En clair, ça veut dire quoi ? Ce 16 novembre, dans l’émission CQFD sur La Première – RTBF, le nouveau Secrétaire d’Etat Sammy Mahdi (CD&V) semble un peu dans l’embarras et déclare très confusément « Il faut savoir que dans le passé, parfois (dans) la police, ils ne savaient pas toujours ce qu’ils pouvaient faire ou pas. Le problème dans les faits, c’est que quand certaines personnes restent dans une maison et qu’on a pris la décision qu’ils ne peuvent pas rester ici (en Belgique) , il n’est pas évident d’avoir une politique de retour qui soit réussie ». Et d’ajouter : « Tout ce que j’ai à dire là-dessus, c’est qu’il faut trouver un accord avec les partis dans le gouvernement, et donc j’en discuterai avec les partis du gouvernement pour avoir une solution qui soit la plus ferme et correcte possible ».

Il est évident que la question des « visites domiciliaires » reste un sujet de discorde au sein du gouvernement comme le concède Vincent Van Quickenborne (Open VLD), l’actuel Ministre de la Justice : « Il a été convenu au sein du gouvernement de ne pas faire cela. C’est une étape dépassée. C’est une question très sensible politiquement, également au sein de notre parti. Sous le gouvernement précédent, ça n’a pas réussi, encore moins dans celui-ci, dont la composition est de toute façon différente » (De Standaard – 7 novembre).

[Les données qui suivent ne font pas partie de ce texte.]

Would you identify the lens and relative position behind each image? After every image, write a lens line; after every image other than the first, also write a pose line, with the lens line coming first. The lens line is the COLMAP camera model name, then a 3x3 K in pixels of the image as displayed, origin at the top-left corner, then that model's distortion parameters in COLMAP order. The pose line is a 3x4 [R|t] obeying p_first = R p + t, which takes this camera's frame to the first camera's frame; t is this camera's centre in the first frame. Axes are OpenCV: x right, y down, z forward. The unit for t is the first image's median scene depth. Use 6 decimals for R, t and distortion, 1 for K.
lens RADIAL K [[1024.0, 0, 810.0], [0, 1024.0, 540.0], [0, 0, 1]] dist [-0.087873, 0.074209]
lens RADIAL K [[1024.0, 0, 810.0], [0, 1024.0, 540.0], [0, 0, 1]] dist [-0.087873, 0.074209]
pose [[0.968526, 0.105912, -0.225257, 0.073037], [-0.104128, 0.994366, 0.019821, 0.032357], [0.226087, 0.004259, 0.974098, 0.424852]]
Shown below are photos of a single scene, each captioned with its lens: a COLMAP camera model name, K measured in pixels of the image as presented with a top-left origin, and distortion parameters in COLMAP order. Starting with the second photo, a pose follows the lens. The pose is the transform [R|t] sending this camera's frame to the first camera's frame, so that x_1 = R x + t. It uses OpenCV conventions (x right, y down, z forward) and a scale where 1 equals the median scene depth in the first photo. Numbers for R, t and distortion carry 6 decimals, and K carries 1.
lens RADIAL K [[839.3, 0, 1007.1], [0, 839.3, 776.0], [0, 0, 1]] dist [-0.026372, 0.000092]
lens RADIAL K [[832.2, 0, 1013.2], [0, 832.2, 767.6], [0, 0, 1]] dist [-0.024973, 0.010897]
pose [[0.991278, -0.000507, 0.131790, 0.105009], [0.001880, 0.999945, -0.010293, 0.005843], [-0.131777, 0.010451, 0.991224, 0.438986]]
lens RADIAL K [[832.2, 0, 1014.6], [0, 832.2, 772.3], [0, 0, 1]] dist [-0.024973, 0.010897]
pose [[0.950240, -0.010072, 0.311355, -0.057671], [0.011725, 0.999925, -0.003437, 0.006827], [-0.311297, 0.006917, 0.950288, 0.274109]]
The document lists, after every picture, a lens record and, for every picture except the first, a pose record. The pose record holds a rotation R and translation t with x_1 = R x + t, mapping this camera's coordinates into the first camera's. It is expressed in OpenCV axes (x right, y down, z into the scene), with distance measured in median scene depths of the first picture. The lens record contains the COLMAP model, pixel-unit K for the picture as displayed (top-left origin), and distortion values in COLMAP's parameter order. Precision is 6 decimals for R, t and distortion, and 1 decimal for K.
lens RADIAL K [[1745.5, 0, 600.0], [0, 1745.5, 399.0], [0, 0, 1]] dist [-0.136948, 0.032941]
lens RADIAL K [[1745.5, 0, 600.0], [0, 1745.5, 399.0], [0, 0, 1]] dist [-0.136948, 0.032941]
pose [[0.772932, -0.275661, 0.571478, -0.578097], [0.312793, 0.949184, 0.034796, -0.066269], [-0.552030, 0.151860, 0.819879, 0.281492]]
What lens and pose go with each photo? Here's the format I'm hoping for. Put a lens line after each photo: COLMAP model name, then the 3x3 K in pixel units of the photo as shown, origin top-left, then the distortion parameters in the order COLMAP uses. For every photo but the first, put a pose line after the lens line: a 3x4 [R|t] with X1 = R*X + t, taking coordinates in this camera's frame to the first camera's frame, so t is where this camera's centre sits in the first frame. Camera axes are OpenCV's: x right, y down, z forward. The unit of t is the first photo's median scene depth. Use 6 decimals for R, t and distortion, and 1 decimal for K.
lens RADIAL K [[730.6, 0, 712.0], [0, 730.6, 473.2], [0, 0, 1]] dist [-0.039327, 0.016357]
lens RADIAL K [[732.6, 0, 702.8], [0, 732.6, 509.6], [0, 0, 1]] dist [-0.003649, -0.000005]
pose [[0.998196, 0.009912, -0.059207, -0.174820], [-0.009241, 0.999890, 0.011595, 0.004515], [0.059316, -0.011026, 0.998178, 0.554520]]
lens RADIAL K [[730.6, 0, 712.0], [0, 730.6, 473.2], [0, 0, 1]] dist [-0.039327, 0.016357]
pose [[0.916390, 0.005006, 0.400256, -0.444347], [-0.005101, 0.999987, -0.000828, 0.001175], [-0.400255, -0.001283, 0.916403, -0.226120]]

Mais de nombreux outils qui permettent de se rapprocher d’une nouvelle formule de « visites domiciliaires » sont évoqués dans la note gouvernementale. Comment interpréter les « alternatives à la détention » (contrôles administratifs et/ou policiers réguliers, assignation à résidence, caution, surveillance électronique…) si ce n’est qu’elles vont à coup sûr donner l’image du migrant délinquant à la personne sans titre de séjour qui aura à les subir ? Et surtout comment assembler ces différentes pièces sans se donner les moyens d’accéder au foyer qui l’héberge ?

N’en déplaise à certain.e.s qui voient des aspects positifs à ce gouvernement, sous le vernis d’un langage plus soft, la vigilance est de mise.